WORK ITEM: Return the lines of the listing below exactly as they appear, beginning at the one with "left eye: (233, 151)" and stopping after the one with "right front paw: (328, 237)"; do not include pictures.

RECORDS SUPPLIED:
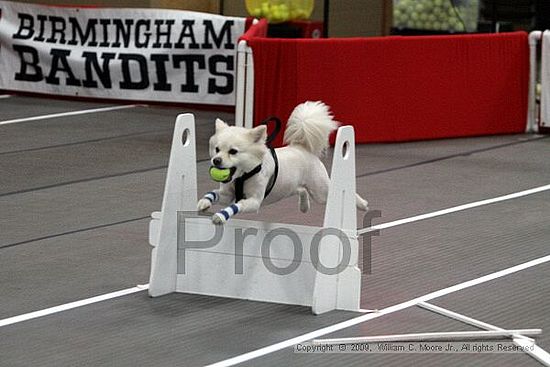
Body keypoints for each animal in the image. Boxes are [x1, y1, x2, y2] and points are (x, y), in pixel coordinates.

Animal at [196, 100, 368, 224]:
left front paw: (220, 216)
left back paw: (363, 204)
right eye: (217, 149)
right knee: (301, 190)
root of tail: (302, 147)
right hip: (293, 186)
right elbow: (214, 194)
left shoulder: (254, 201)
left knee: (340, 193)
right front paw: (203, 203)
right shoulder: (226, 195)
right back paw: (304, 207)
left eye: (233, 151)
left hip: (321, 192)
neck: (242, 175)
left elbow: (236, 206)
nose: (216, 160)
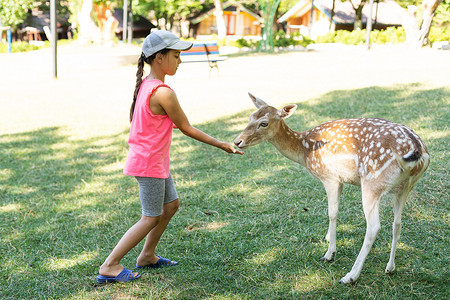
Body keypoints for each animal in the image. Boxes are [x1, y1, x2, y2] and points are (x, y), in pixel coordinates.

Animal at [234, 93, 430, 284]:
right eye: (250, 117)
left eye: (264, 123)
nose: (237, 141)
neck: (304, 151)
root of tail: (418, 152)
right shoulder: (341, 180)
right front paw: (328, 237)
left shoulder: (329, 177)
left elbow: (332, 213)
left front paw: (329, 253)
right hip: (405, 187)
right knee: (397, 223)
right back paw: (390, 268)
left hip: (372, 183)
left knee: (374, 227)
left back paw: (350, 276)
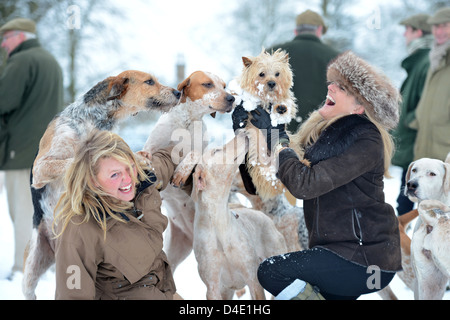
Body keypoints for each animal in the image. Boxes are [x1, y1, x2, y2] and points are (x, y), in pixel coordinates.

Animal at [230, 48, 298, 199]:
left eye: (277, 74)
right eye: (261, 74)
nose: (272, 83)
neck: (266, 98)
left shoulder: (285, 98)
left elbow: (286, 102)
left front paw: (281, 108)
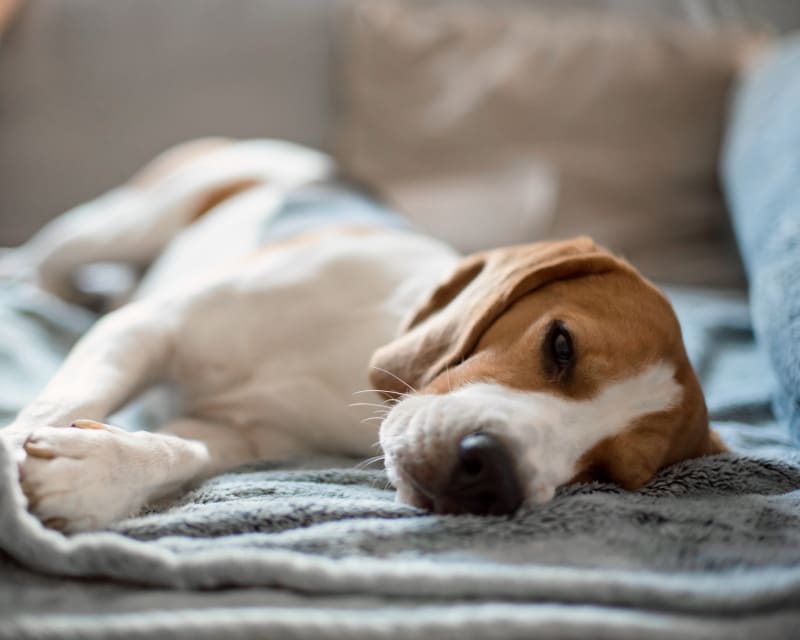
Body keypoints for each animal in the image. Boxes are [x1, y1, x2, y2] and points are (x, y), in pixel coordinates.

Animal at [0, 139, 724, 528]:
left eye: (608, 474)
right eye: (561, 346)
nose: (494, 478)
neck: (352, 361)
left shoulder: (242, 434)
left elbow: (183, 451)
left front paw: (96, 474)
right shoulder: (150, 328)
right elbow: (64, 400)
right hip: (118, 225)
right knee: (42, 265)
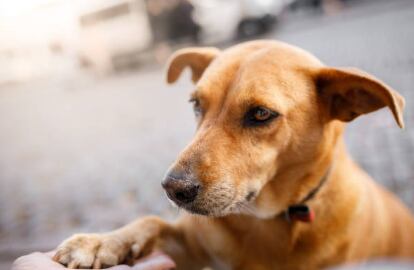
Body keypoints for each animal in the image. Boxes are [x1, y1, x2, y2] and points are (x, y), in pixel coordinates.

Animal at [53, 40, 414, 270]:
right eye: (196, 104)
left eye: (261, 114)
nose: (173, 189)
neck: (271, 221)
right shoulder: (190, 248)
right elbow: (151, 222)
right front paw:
* * *
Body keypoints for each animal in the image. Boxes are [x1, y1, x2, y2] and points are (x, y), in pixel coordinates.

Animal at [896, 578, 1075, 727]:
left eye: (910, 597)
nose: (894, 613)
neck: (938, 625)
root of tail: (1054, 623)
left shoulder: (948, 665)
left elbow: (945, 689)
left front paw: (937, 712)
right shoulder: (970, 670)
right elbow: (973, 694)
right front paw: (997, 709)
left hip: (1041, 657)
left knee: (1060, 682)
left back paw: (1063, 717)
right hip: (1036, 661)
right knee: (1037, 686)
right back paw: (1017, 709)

YOUR SOLUTION:
left eye: (233, 151)
left hip: (321, 192)
neck: (242, 175)
left elbow: (236, 206)
nose: (216, 160)
Body keypoints for each animal in the image. Boxes are [x1, y1, x2, y2] and points are (x, y), in pixel coordinates.

Animal at [234, 93, 430, 284]:
right eye: (250, 117)
left eye: (264, 123)
nose: (237, 141)
neck: (304, 151)
root of tail: (418, 152)
right shoulder: (341, 180)
right front paw: (328, 237)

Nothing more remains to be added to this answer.